> _Required action_: The required result is the number of lines below that hold the word "подготовленности", stated without anything else.

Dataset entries
- - -
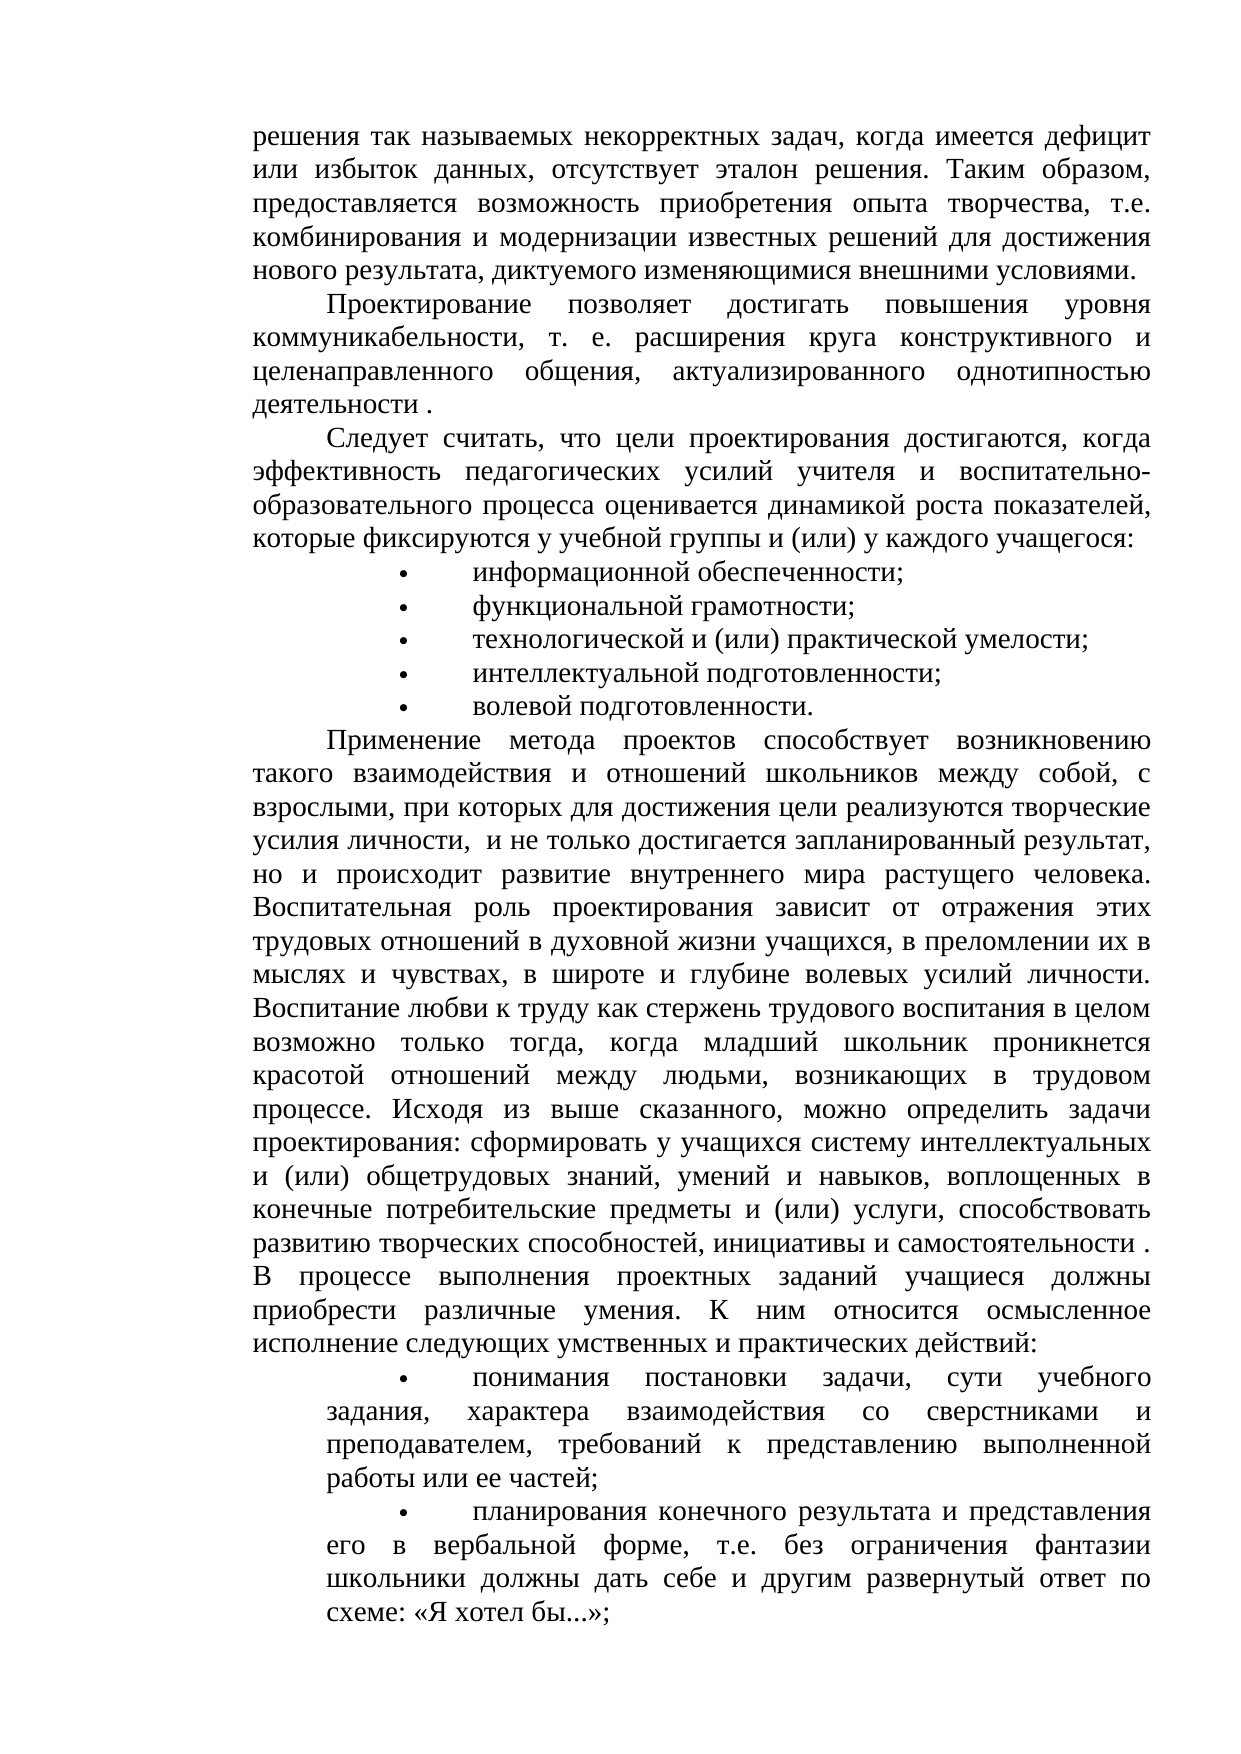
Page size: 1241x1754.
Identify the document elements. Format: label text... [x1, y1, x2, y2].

list технологической и (или) практической умелости; [326, 621, 1152, 655]
list волевой подготовленности. [326, 688, 1152, 722]
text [252, 118, 1152, 286]
list планирования конечного результата и представления его в вербальной форме, т.е. без ограничения фантазии школьники должны дать себе и другим развернутый ответ по схеме: «Я хотел бы...»; [326, 1493, 1152, 1627]
text Следует считать, что цели проектирования достигаются, когда эффективность педагогических усилий учителя и воспитательно-образовательного процесса оценивается динамикой роста показателей, которые фиксируются у учебной группы и (или) у каждого учащегося: [252, 420, 1152, 554]
text Проектирование позволяет достигать повышения уровня коммуникабельности, т. е. расширения круга конструктивного и целенаправленного общения, актуализированного однотипностью деятельности . [252, 286, 1152, 420]
list функциональной грамотности; [326, 588, 1152, 621]
list информационной обеспеченности; [326, 554, 1152, 588]
text Применение метода проектов способствует возникновению такого взаимодействия и отношений школьников между собой, с взрослыми, при которых для достижения цели реализуются творческие усилия личности, и не только достигается запланированный результат, но и происходит развитие внутреннего мира растущего человека. Воспитательная роль проектирования зависит от отражения этих трудовых отношений в духовной жизни учащихся, в преломлении их в мыслях и чувствах, в широте и глубине волевых усилий личности. Воспитание любви к труду как стержень трудового воспитания в целом возможно только тогда, когда младший школьник проникнется красотой отношений между людьми, возникающих в трудовом процессе. Исходя из выше сказанного, можно определить задачи проектирования: сформировать у учащихся систему интеллектуальных и (или) общетрудовых знаний, умений и навыков, воплощенных в конечные потребительские предметы и (или) услуги, способствовать развитию творческих способностей, инициативы и самостоятельности . В процессе выполнения проектных заданий учащиеся должны приобрести различные умения. К ним относится осмысленное исполнение следующих умственных и практических действий: [252, 722, 1152, 1359]
list интеллектуальной подготовленности; [326, 655, 1152, 688]
list понимания постановки задачи, сути учебного задания, характера взаимодействия со сверстниками и преподавателем, требований к представлению выполненной работы или ее частей; [326, 1359, 1152, 1493]
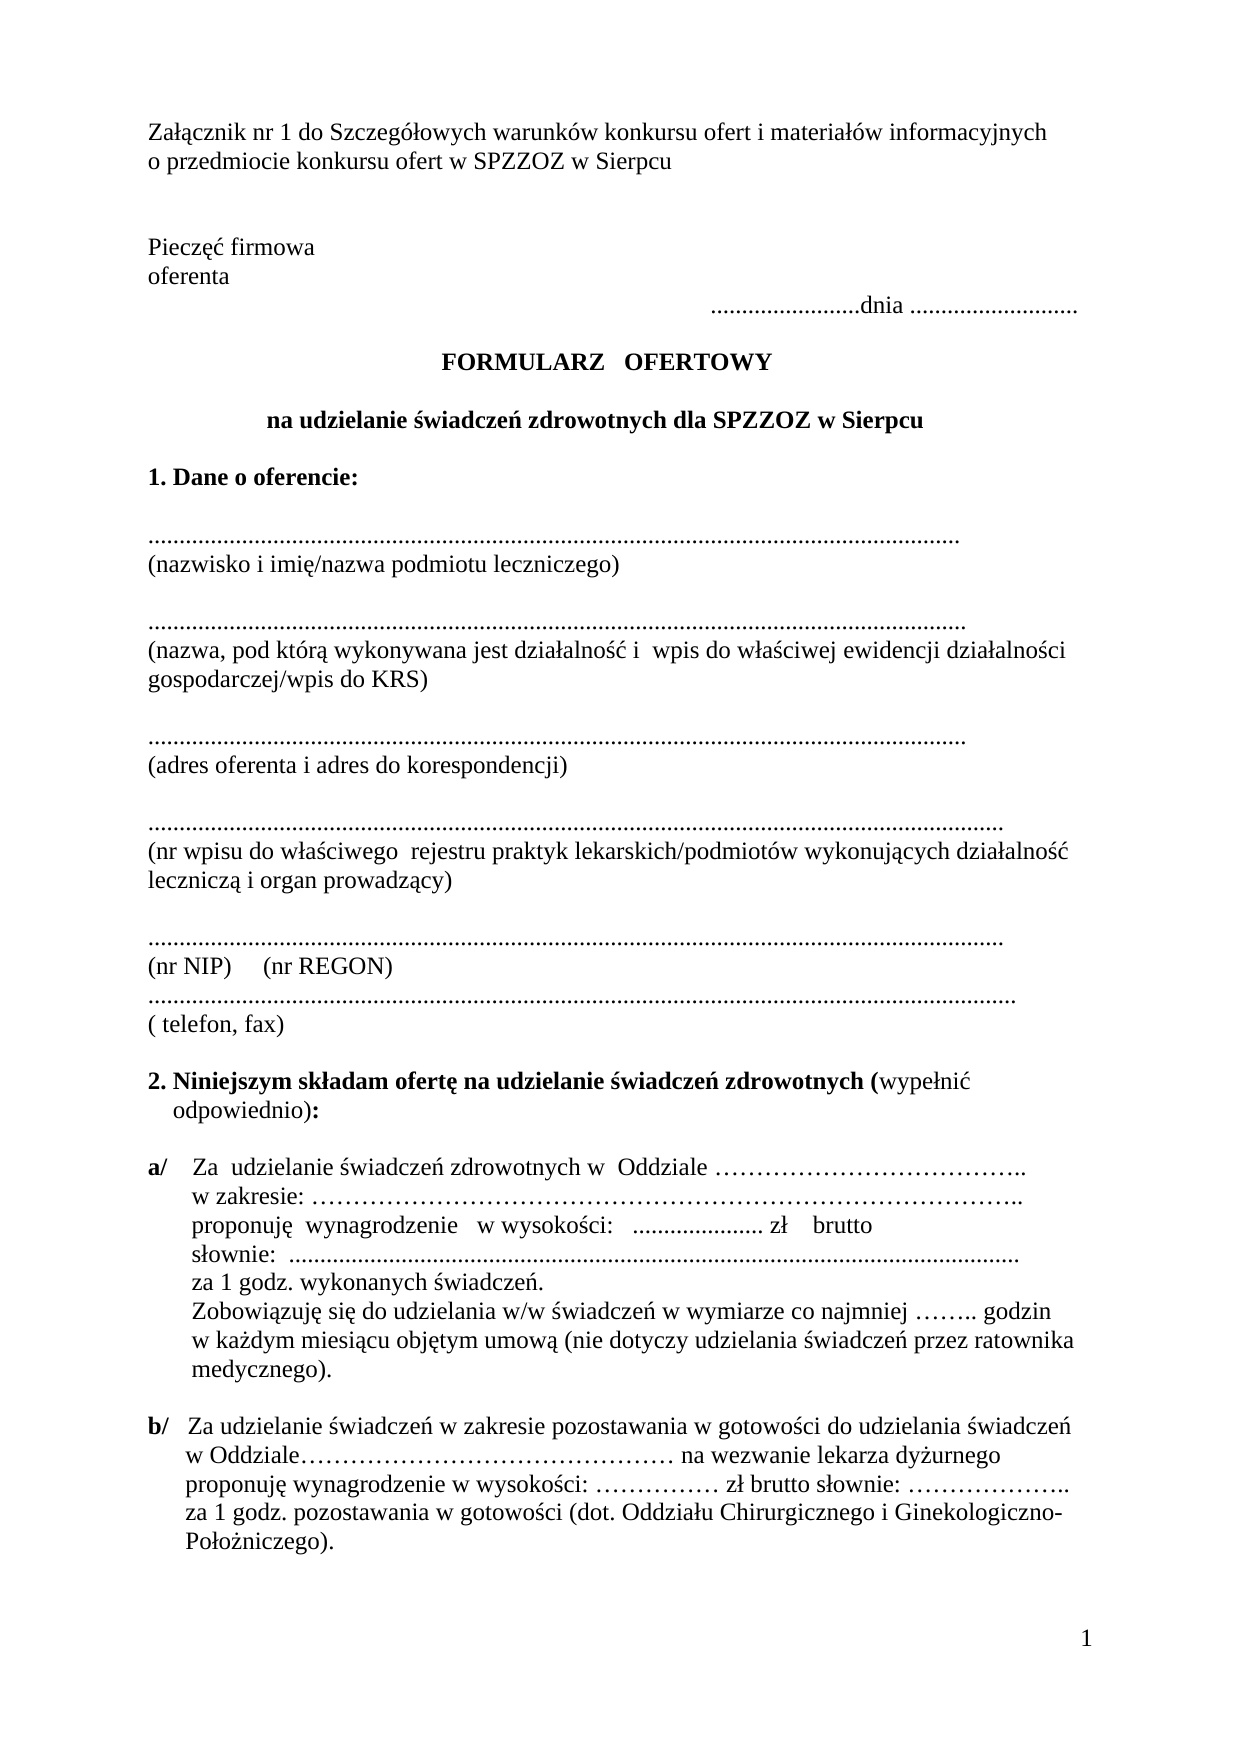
- - -
> _Solution to this task_: 2